Consolidated Pipe & Supply to build new headquarters in Birmingham, Alabama, and add jobs

Consolidated Pipe – Birmingham

Consolidated Pipe and Supply is a family-owned business based in Birmingham. It serves customers nationwide. (contributed)

Birmingham-based Consolidated Pipe & Supply Company, Inc. will invest $28.7 million to build a new corporate headquarters on Lakeshore Parkway and create at least 40 new full-time jobs.

Consolidate Pipe officials said the company has outgrown its current home office on the campus of Birmingham-Southern College. The Jefferson County Commission has approved economic incentives of up to $290,000, with the relocation expected to be complete by Dec. 31, 2028.

The average annual salary for the new jobs will be about $58,000, according to Consolidated Pipe, which will combine its distribution and warehousing operations and management for the sale of pipes, fittings and valves, as well as expand its pipe-coating function and facilities at the Lakeshore location and one at Avenue V in Birmingham’s Ensley neighborhood.

“Consolidated Pipe has a long history in Jefferson County, dating back to 1960,” said Jeff Traywick, economic development advisor for the Jefferson County Commission. “With several operations in Birmingham and Bessemer, they make a significant contribution to our local economy.”

“Ensuring that their corporate operations stay here and that they have the ability to also grow their Ensley operation will ensure that they continue their presence in the area for many years to come,” said.

Jefferson County Commissioner Mike Bolin, chairman of the panel’s economic development committee, said, “Providing businesses and industry, like Consolidated Pipe, both the ability and the inclination to always remain in Jefferson County is government at its best … successful economic development plans ultimately provide good paychecks to both its new and existing employees. It just does not get any better than that.”

Tom Brinkley, attorney with Maynard Nexsen, and Barry Howton of Consolidated Pipe & Supply with a rendering of the new company headquarters. (Barnett Wright / The Birmingham Times)

Consolidated Pipe has operated a coating facility and warehouse in Ensley since July 1960, one of its 70 locations across the country. It manufactures pipe for use in water, sewer and gas lines. It’s owned by the Kerr family, which is in its third generation of ownership, Consolidated Pipe CEO Barry Howton said.

The Birmingham City Council in September approved rezoning for a light manufacturing district for 28 acres located at 705 Tom Martin Drive and 801 Lakeshore Parkway. The new Consolidated Pipe headquarters would include a corporate office, sales office and distribution center.

Howton told the Birmingham City Council that there would be some storage of mostly PVC and polyethylene pipe on the 14 developed acres of the new campus.
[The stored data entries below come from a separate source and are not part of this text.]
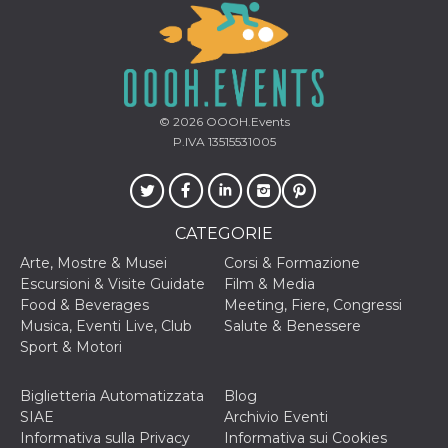
mese
viene
m.stripe.com
generalmente
utilizzato per le
prestazioni e
l'ottimizzazione
dei servizi di
elaborazione
dei pagamenti,
facilitando la
© 2026
OOOH.Events
memorizzazione
dei contenuti
P.IVA 13515531005
sul browser per
rendere le
pagine più
veloci.
CookieScriptConsent
4
Questo cookie
CookieScript
CATEGORIE
settimane
viene utilizzato
oooh.events
2 giorni
dal servizio
Arte, Mostre & Musei
Corsi & Formazione
Cookie-
Script.com per
Escursioni & Visite Guidate
Film & Media
ricordare le
Food & Beverages
Meeting, Fiere, Congressi
preferenze di
consenso sui
Musica, Eventi Live, Club
Salute & Benessere
cookie dei
Sport & Motori
visitatori. È
necessario che il
banner dei
cookie di
Biglietteria Automatizzata
Blog
Cookie-
SIAE
Archivio Eventi
Script.com
funzioni
Informativa sulla Privacy
Informativa sui Cookies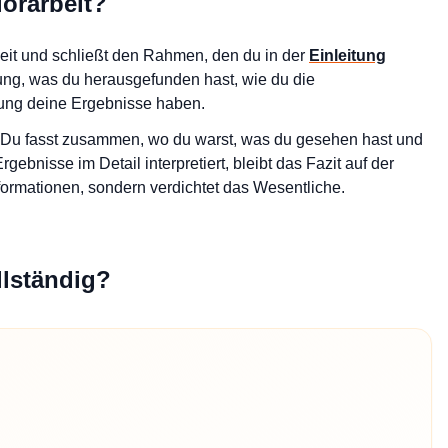
lorarbeit?
eit und schließt den Rahmen, den du in der
Einleitung
ng, was du herausgefunden hast, wie du die
ung deine Ergebnisse haben.
: Du fasst zusammen, wo du warst, was du gesehen hast und
Ergebnisse im Detail interpretiert, bleibt das Fazit auf der
ormationen, sondern verdichtet das Wesentliche.
llständig?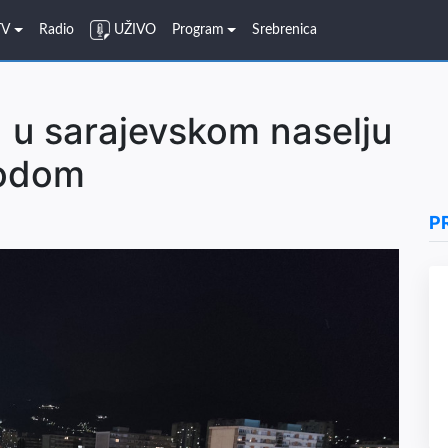
TV
Radio
UŽIVO
Program
Srebrenica
a u sarajevskom naselju
vodom
P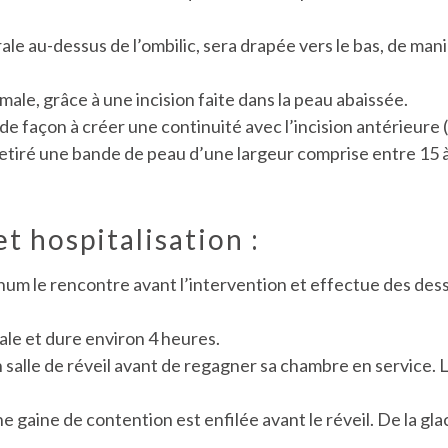
ale au-dessus de l’ombilic, sera drapée vers le bas, de man
male, grâce à une incision faite dans la peau abaissée.
e de façon à créer une continuité avec l’incision antérieure 
retiré une bande de peau d’une largeur comprise entre 15 
t hospitalisation :
rthum le rencontre avant l’intervention et effectue des de
ale et dure environ 4 heures.
n salle de réveil avant de regagner sa chambre en service. 
ne gaine de contention est enfilée avant le réveil. De la g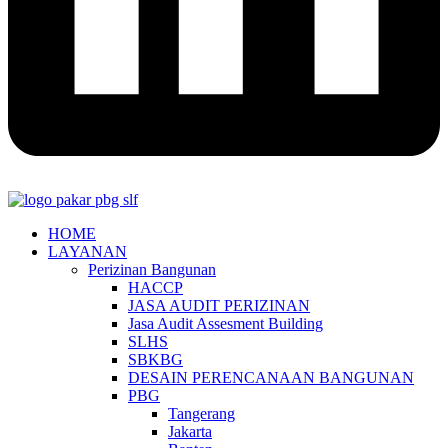
HOME
LAYANAN
Perizinan Bangunan
HACCP
JASA AUDIT PERIZINAN
Jasa Audit Assesment Building
SLHS
SBKBG
DESAIN PERENCANAAN BANGUNAN
PBG
Tangerang
Jakarta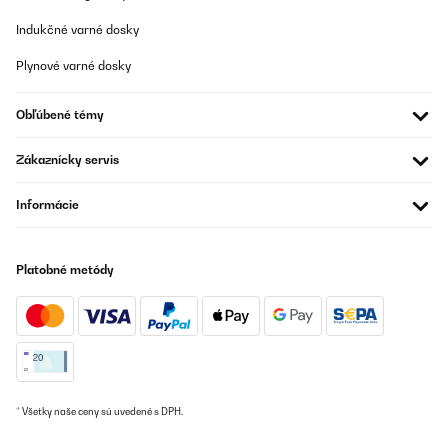
Indukčné varné dosky
Plynové varné dosky
Obľúbené témy
Zákaznícky servis
Informácie
Platobné metódy
* Všetky naše ceny sú uvedené s DPH.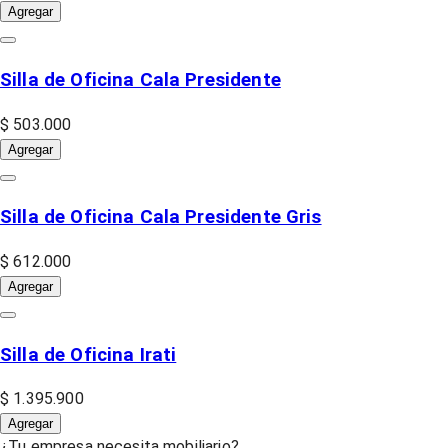
Agregar
Silla de Oficina Cala Presidente
$ 503.000
Agregar
Silla de Oficina Cala Presidente Gris
$ 612.000
Agregar
Silla de Oficina Irati
$ 1.395.900
Agregar
¿Tu empresa necesita mobiliario?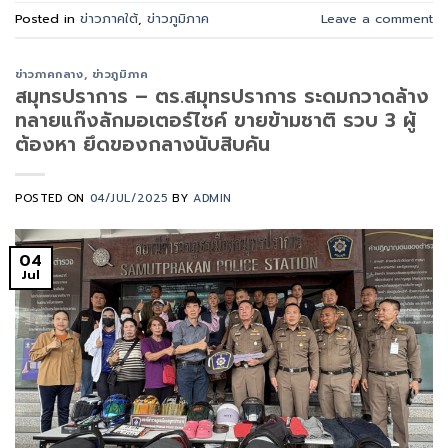
Posted in
ข่าวภาคใต้
,
ข่าวภูมิภาค
Leave a comment
ข่าวภาคกลาง
,
ข่าวภูมิภาค
สมุทรปราการ – ตร.สมุทรปราการ ระดมกวาดล้าง
ทลายแก๊งลักมอเตอร์ไซค์ ขายข้ามชาติ รวบ 3 ผู้
ต้องหา ยึดของกลางนับสิบคัน
POSTED ON
04/JUL/2025
BY
ADMIN
04
Jul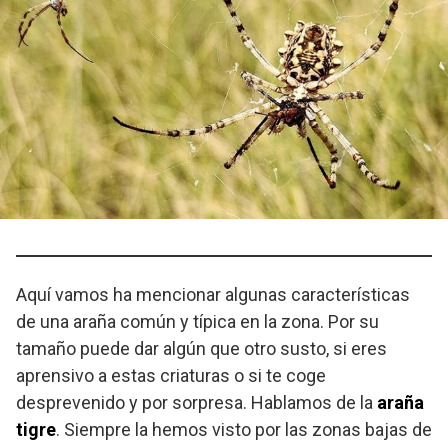
Aquí vamos ha mencionar algunas características
de una araña común y típica en la zona. Por su
tamaño puede dar algún que otro susto, si eres
aprensivo a estas criaturas o si te coge
desprevenido y por sorpresa. Hablamos de la
araña
tigre
. Siempre la hemos visto por las zonas bajas de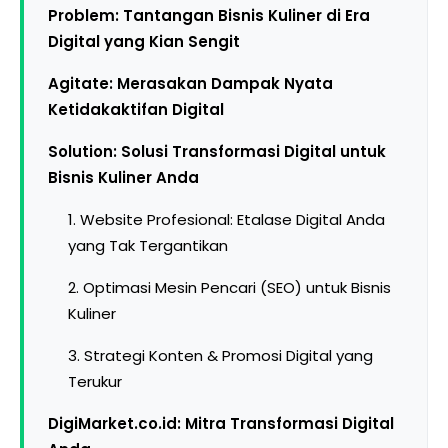
Problem: Tantangan Bisnis Kuliner di Era
Digital yang Kian Sengit
Agitate: Merasakan Dampak Nyata
Ketidakaktifan Digital
Solution: Solusi Transformasi Digital untuk
Bisnis Kuliner Anda
1. Website Profesional: Etalase Digital Anda
yang Tak Tergantikan
2. Optimasi Mesin Pencari (SEO) untuk Bisnis
Kuliner
3. Strategi Konten & Promosi Digital yang
Terukur
DigiMarket.co.id: Mitra Transformasi Digital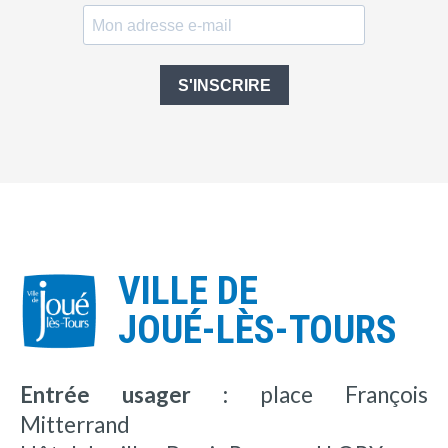
S'INSCRIRE
VILLE DE
JOUÉ-LÈS-TOURS
Entrée usager :
place François
Mitterrand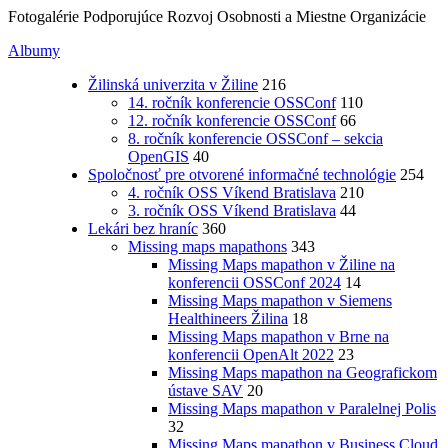
Fotogalérie Podporujúce Rozvoj Osobnosti a Miestne Organizácie
Albumy
Žilinská univerzita v Žiline
216
14. ročník konferencie OSSConf
110
12. ročník konferencie OSSConf
66
8. ročník konferencie OSSConf – sekcia
OpenGIS
40
Spoločnosť pre otvorené informačné technológie
254
4. ročník OSS Víkend Bratislava
210
3. ročník OSS Víkend Bratislava
44
Lekári bez hraníc
360
Missing maps mapathons
343
Missing Maps mapathon v Žiline na
konferencii OSSConf 2024
14
Missing Maps mapathon v Siemens
Healthineers Žilina
18
Missing Maps mapathon v Brne na
konferencii OpenAlt 2022
23
Missing Maps mapathon na Geografickom
ústave SAV
20
Missing Maps mapathon v Paralelnej Polis
32
Missing Maps mapathon v Business Cloud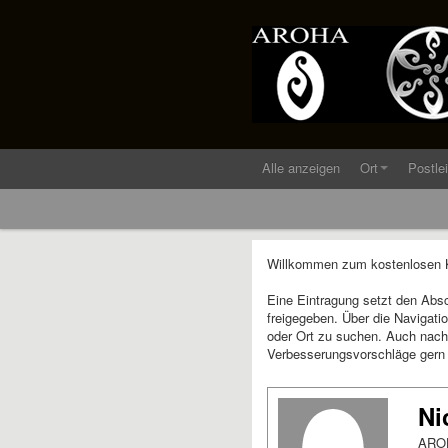
Alle anzeigen
Ort
Postle
Willkommen zum kostenlosen Ku
Eine Eintragung setzt den Abs
freigegeben. Über die Navigati
oder Ort zu suchen. Auch nach 
Verbesserungsvorschläge gern
Ni
AROH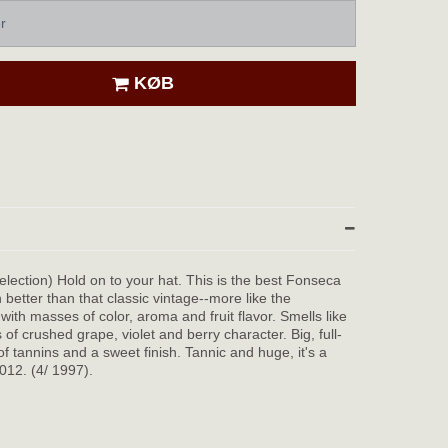
r
KØB
election) Hold on to your hat. This is the best Fonseca
 better than that classic vintage--more like the
ith masses of color, aroma and fruit flavor. Smells like
of crushed grape, violet and berry character. Big, full-
f tannins and a sweet finish. Tannic and huge, it's a
2012. (4/ 1997).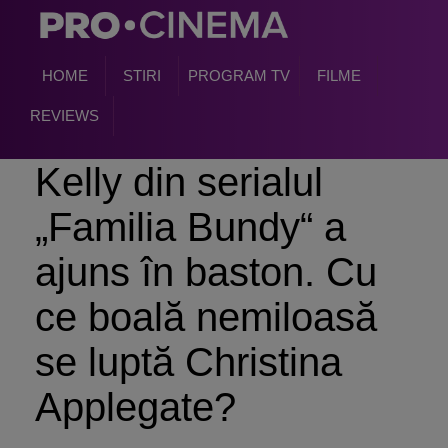
HOME
STIRI
PROGRAM TV
FILME
REVIEWS
Kelly din serialul
„Familia Bundy“ a
ajuns în baston. Cu
ce boală nemiloasă
se luptă Christina
Applegate?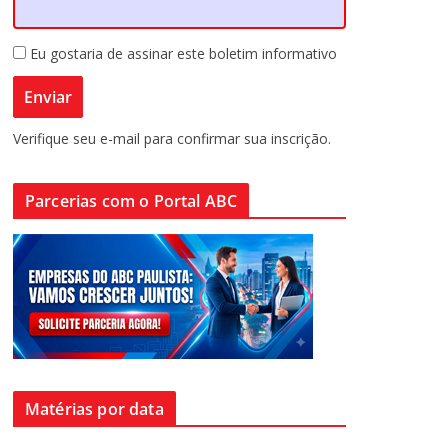
Eu gostaria de assinar este boletim informativo
Verifique seu e-mail para confirmar sua inscrição.
Parcerias com o Portal ABC
Matérias por data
The remainder of the property will remain wooded to provide a buffer from nearby neighborhoods.

Traywick said the county’s incentives, combined with support from Birmingham and the state, are offsetting the costs of site development, “which is significant due to topography and the need to extend sewer service to the site.”

Howton said the BSC campus office was intended for 60 employees but now houses 100. Once the new headquarters is built, there will be room to add another 20 new positions, he said.

Consolidated Pipe & Supply is building a new headquarters, adding jobs. (Greg Garrison)

Howton told the City Council that the company has already donated its current headquarters building, valued at $2.5 million, to BSC and since January 2023 has been paying rent to the college.

Over the life of the project, even with incentives in place, the county expects the project to generate more than $2.1 million in tax revenue, of which $945,990 will go to county schools, Traywick said.

“To put this into perspective, that would equal about 13,500 new textbooks or about 19 new teachers, and this doesn’t even include the new revenues to the city and state,” he said.